Ah ! ma Mère, je ne veux ni
ne puis craindre que vous me repoussiez, maintenant que j'ai recours à
vous et que j'implore votre assistance.
Si j'avais une telle crainte, je ferais injure à votre miséricorde,
qui va cherchant les malheureux
pour les secourir. Sainte Reine, ne refusez pas votre pitié
à celui à
qui Jésus-Christ n'a pas
refusé son sang. Mais les mérites de ce sang précieux
ne me seront pas
appliqués, si vous ne em
recommandez à Dieu. C'est de vous que j'espère mon
salut ; je ne vous
demande ni richesse, ni honneurs,
ni autres biens terrestres, je vous demande la grâce de Dieu,
l'amour de votre Fils, Jésus,
la grâce d'accomplir sa volonté, et enfin le paradis pour
l'aimer
éternellement.
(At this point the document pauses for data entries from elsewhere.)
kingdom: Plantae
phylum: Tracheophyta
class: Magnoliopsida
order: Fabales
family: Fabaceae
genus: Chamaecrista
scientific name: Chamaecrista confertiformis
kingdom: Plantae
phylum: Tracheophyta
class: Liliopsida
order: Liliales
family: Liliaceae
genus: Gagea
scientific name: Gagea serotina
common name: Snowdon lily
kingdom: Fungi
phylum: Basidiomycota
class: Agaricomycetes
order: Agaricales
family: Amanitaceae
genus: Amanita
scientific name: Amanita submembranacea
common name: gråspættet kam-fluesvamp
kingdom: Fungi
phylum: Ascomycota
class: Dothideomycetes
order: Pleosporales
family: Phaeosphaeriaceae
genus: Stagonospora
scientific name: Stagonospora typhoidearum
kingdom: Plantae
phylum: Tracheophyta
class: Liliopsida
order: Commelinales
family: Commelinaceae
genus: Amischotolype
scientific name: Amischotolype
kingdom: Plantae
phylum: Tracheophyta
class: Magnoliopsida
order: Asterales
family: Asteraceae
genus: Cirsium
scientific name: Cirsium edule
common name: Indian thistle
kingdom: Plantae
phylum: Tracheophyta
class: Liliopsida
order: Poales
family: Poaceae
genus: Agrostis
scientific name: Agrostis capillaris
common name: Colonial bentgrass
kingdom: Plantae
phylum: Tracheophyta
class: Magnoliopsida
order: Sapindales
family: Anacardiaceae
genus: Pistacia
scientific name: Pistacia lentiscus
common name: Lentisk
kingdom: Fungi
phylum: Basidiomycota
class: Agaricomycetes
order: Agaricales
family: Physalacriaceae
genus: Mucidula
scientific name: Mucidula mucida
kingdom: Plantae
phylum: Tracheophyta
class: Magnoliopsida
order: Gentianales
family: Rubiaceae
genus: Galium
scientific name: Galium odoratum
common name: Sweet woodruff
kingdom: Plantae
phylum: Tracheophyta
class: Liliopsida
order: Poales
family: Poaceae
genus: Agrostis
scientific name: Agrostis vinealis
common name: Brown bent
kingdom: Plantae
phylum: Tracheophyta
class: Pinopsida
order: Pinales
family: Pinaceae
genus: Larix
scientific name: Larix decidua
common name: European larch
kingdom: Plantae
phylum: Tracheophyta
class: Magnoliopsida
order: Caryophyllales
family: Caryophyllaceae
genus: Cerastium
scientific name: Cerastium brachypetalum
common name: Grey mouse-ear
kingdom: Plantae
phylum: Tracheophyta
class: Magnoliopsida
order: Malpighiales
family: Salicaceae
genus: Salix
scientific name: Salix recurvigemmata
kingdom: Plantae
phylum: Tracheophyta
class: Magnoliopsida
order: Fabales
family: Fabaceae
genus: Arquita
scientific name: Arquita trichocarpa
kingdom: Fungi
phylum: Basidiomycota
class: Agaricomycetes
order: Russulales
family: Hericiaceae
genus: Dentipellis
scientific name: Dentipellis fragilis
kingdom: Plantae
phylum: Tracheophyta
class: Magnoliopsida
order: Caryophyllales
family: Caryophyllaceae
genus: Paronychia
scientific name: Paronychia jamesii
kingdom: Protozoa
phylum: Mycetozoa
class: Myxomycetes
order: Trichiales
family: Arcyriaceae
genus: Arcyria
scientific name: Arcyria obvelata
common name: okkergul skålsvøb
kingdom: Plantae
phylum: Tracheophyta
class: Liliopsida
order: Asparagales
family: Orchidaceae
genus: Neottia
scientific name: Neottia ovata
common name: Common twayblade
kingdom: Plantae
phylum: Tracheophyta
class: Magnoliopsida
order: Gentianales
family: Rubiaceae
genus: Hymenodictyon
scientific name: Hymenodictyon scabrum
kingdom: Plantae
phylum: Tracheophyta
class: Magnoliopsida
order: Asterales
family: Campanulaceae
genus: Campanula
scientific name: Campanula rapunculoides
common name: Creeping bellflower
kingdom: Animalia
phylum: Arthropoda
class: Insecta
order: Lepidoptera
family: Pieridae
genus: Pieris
Est-il
possible que vous refusiez de m'exaucer ? Non, vertes ; vous m'exaucez
dès à
présent, j'en ai la confiance
: déjà vous priez pour moi, déjà vous me procurez
les grâces ue je sollicite
: déjà vous me prenez
sous votre protection. Ma Mère, ne m'abandonnez point ; continuez,
oui,
continuez de prier pour moi, jusqu'à
ce que vous me voyiez sauvé, reçu dans le ciel, et prosterné
à vos
pieds pour vous bénir et
vous remercier pendant toute l'éternité. Amen.